Anyway, the purpose isn't visualization after the program has run, it is 
more like

    pretty(log_stream) << my_particle;

in the code itself.  I'm catering to printf-style debugging.  This is 
what the Beakers (jargon for "Physicists"... think Dr. Benson Honeydew 
and his assistant...)  like to do, and since I'm ripping out the old 
serialization method (from the root analysis toolkit, which involves 
running your headers through a quasi-compiler which generates 
serialization functions, and which pukes the moment it sees anything in 
namespace boost...)  and since the beakers will react violently to this 
at first,  it would be good to toss them a bone as well, like "you get 
ToStream(ostream&) for free".  Now that I see memoization_archive, I see 
I can give them something else, too....

But to focus on reformatting as you suggest, I could concievably do it 
with some kind of xml-reformatting stream.   Make a convenience function 
that wraps the insertion into xml_oarchive(stringstream) and the pass 
through the tag-removing reformatter.   Would be a good opportunity to 
play with iostreams.  Yeah, sounds good.  OK.
...
I'm not sure I'm convinced of this.
I recommend the following when you make a new archive
a) run the code module for the new archive through Gimple LINT and fixup the
obvious oversights.
b) make a file similar to text_archive.hpp in the test directory for your
new archive - new_archive.hpp
c) modify the Jamfile in the serialization test directory to include your
new archive archive
d) invoke the batch/script file run_archive_test <compiler>
<new_archive.hpp>
This will run all the serialization tests against your new archive.  It
takes a while - but its worth it.
Sure.  I did this with variant, it works great.
...
I recommend the following when you make a new serializable class.
a) run the code module for the new serializable class through Gimple LINT
and fixup the obvious oversights.
b) using the other tests as a basis, make a new test for your new
serializable class.
c) in the course of this you may have to make additions to your new class
such as operator= or you might not.  Perhaps, adding a global
operator=(const T lhs &, const T &rhs) might be added just to the test.
d) add test for your new class to the Jamfile in serialization/test
e) invoke batch/shell script runtest <compiler> to generate a table of all
tests including your new one.  These tests will run your new class against
all currently defined archives.  This is important as some archives are not
sensitive to some errors.  For example, tagged XML can recover from some
errors whereas the more efficient native binary cannot.
I've already learned from experience to have the testsuites run on all 
archive types automatically, if for no other reason than to catch places 
where you've forgotten to use make_nvp().  I'm with you.
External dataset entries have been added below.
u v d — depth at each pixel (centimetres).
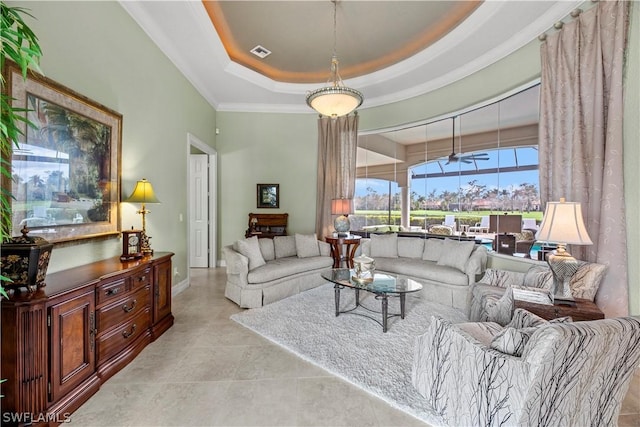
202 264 524
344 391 182
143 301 234
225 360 218
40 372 142
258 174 539
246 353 229
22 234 153
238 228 537
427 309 324
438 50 348
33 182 172
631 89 214
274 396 177
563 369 120
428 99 440
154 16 286
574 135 249
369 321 290
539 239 207
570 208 197
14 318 137
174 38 323
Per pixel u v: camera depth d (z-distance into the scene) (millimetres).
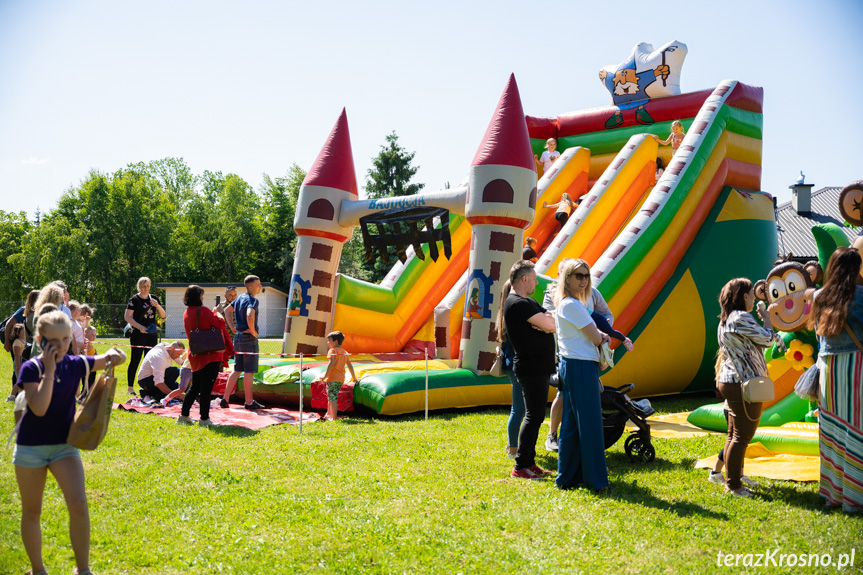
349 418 8477
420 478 5430
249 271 56062
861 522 4332
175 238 56000
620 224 11641
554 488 5168
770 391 4793
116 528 4281
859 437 4523
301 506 4699
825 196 31922
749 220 11055
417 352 11758
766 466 5785
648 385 9984
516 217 9242
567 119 14586
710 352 10352
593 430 5109
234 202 56594
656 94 13523
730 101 11586
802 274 6793
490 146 9383
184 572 3637
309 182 11141
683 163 10570
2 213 59875
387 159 44719
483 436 7195
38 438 3426
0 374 13086
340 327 11156
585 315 5137
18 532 4246
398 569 3639
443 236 10172
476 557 3785
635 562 3719
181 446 6695
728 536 4102
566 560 3740
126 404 9508
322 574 3600
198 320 7965
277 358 10688
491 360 9180
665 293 10031
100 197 50344
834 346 4672
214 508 4664
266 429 7656
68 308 9062
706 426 7586
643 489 5113
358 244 43125
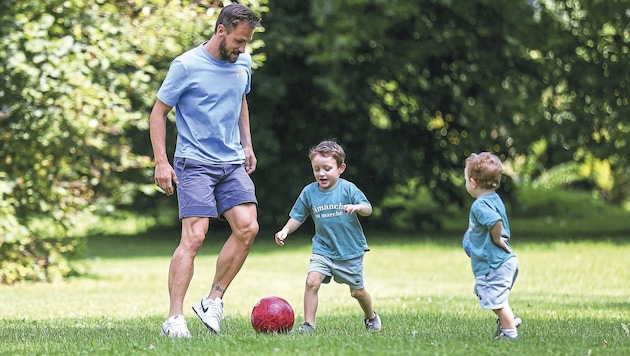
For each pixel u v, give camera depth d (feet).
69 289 83.41
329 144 45.50
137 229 172.55
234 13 43.14
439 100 149.38
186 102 43.93
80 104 84.69
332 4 127.34
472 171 41.09
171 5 86.63
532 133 138.51
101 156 94.43
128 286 86.94
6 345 39.65
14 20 80.33
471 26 140.36
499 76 141.90
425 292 78.28
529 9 130.82
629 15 126.41
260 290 80.23
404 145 150.82
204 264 113.70
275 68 141.90
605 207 199.93
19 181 88.02
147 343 38.91
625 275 93.61
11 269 86.63
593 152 136.77
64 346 38.81
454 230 158.92
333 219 44.86
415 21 141.79
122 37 86.43
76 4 82.58
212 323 43.57
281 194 146.51
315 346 36.78
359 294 45.73
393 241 134.62
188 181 43.55
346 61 142.72
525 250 116.16
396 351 35.17
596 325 47.88
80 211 91.91
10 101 84.17
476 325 48.06
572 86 134.72
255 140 138.21
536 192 194.39
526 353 35.17
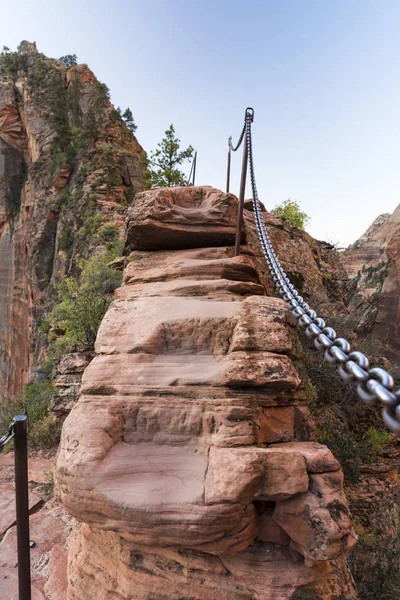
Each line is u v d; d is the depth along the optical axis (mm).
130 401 3312
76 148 42000
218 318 3863
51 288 35438
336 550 2627
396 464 7977
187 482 2816
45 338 31281
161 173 24156
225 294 4699
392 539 5781
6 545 5305
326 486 2830
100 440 3041
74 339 11539
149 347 3740
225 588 2850
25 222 45281
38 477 7961
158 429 3215
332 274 11445
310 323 1834
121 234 24672
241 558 2875
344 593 3072
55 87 47469
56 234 38281
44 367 17375
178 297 4562
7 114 51938
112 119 44781
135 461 2990
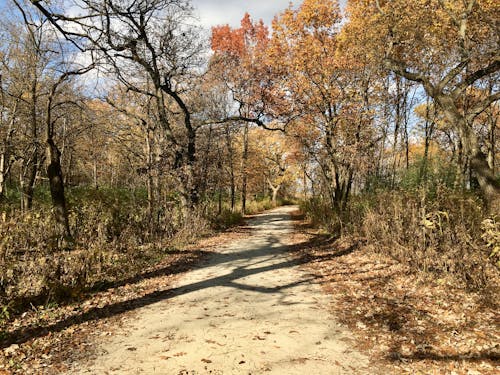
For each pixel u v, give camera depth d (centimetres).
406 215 941
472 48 1168
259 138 4616
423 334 500
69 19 955
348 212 1492
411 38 1248
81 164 2941
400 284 729
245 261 1093
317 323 568
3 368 422
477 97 1803
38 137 1836
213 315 612
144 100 2030
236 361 438
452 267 712
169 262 1042
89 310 636
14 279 695
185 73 1767
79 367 428
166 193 1625
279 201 5484
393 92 1823
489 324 503
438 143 2180
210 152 2186
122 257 965
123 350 475
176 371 414
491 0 1093
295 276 900
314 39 1733
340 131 1820
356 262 975
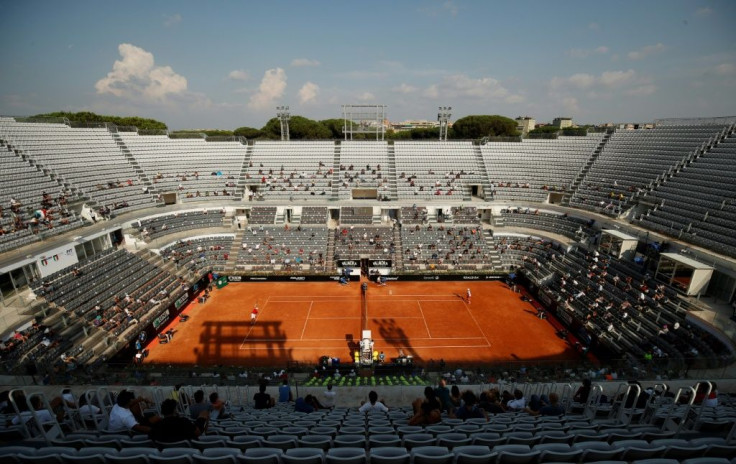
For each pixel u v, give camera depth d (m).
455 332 38.25
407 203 60.59
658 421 13.07
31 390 20.22
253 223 57.22
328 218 59.66
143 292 39.50
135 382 22.05
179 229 53.28
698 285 32.19
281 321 40.12
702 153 47.84
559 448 8.99
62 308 32.72
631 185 51.56
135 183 56.78
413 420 11.84
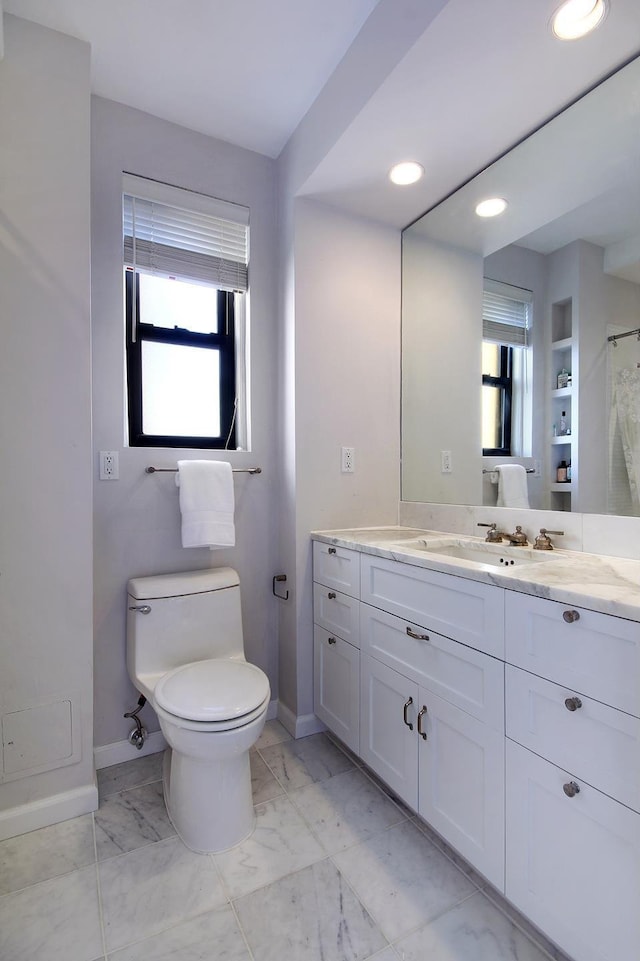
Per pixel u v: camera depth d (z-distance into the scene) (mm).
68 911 1123
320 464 1949
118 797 1540
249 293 1997
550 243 1516
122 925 1089
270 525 2053
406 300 2113
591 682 879
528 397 1599
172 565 1830
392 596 1437
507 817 1046
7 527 1381
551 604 951
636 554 1286
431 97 1349
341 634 1711
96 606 1696
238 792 1350
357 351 2035
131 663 1656
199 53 1507
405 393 2135
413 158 1635
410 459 2100
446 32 1144
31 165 1406
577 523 1434
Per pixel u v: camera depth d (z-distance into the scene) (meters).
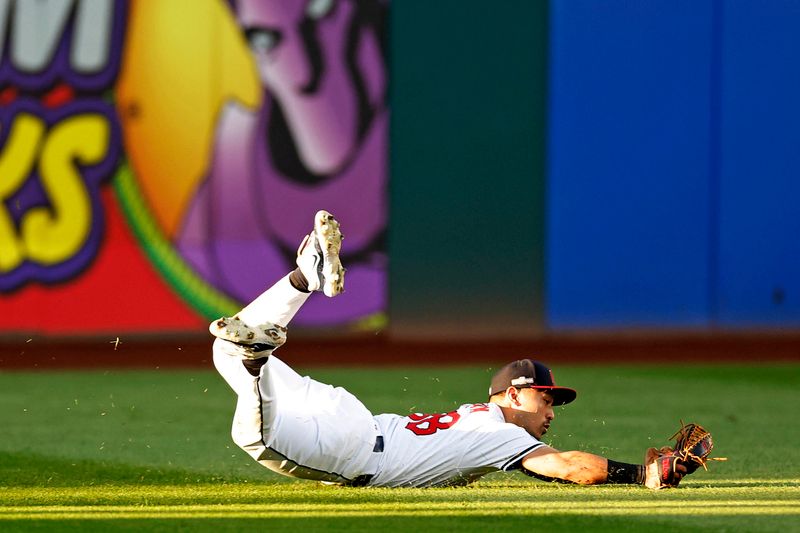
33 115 34.50
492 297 36.44
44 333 34.75
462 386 28.98
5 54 34.31
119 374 30.81
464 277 36.34
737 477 17.22
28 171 34.53
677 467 14.46
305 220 35.59
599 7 36.22
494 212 36.38
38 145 34.56
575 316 36.59
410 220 36.12
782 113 36.81
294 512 14.47
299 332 35.75
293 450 14.77
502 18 36.19
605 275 36.62
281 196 35.50
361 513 14.41
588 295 36.59
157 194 34.97
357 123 35.81
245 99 35.22
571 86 36.38
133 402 25.84
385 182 35.97
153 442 20.44
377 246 36.03
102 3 34.62
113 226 34.91
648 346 36.34
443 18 35.94
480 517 14.22
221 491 15.93
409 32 35.88
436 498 15.36
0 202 34.50
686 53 36.47
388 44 35.88
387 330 36.16
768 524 13.96
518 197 36.47
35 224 34.59
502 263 36.44
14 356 33.56
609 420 23.47
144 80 34.78
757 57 36.62
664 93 36.50
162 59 34.88
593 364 33.25
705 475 17.38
The random_iarchive is intended as a tool to be used in this process: 
for instance, I won't sleep well until I have seen a terabyte's worth of 
events get serialized in one run....  The tests have to be *big*, 
stressful, lots of data.
...
Even if you only use just one particular compiler for the application you
ship, I would recommend building and running all tests on at least two
pretty good different compilers.  For example, gcc 3.4? and VC 7.1 is a good
combination.  This will often uncover subtle ambiguities that would
otherwise linger on for years inflicting programmer pain.
I have to say the one single most important thing I've learned from boost is
that its cheaper to maintain the test suite and build for several compilers
than it is to debug the application.  bjam (which DOES drive me crazy) is a
godsend for doing this kind of thing.
Sure, you don't have to convince me of this.  There's nothing more 
beautiful than a rigorous set of test suites.  I'm a crusty UNIX guy 
with abysmal debugger skills, I'm dependent on them.

We have a similar testing infrastructure that I've thrown together... 
We're a "make" shop...  I wasn't sold on bjam.  And running classes 
through all archive types, automatically, is obviously the only way to 
do it:  I put together a few macros to accomplish this in code rather 
than in a bunch of build-system mechanics.  One macro creates tests for 
one class through all archives.  Not sure if they would integrate with 
Boost.Test so easily, though, and Boost.Test is surely more robust in 
various ways in case of failure.  I can post 'em if you're curious.
...
...
Another problem is that if a class contains vector<shared_ptr<Base> >,
you'd like to be able to populate this with  shared_ptr<Derived>,
where Derived is randomly selected from the set of classes that
inherit from
Base.  Since serialization requires these classes to be registered, it
seemed to me there might be a way to do this.  But maybe its all
overkill.
If you don't find the above sufficient, then its not overkill.  As I said
the pain of writing the test is nothing compared to shipping a product with
a bug.
I was wondering how to accomplish it.  I am in, say,

template <typename T> void 
random_iarchive::load_override(vector<shared_ptr<T> >), with T = Base.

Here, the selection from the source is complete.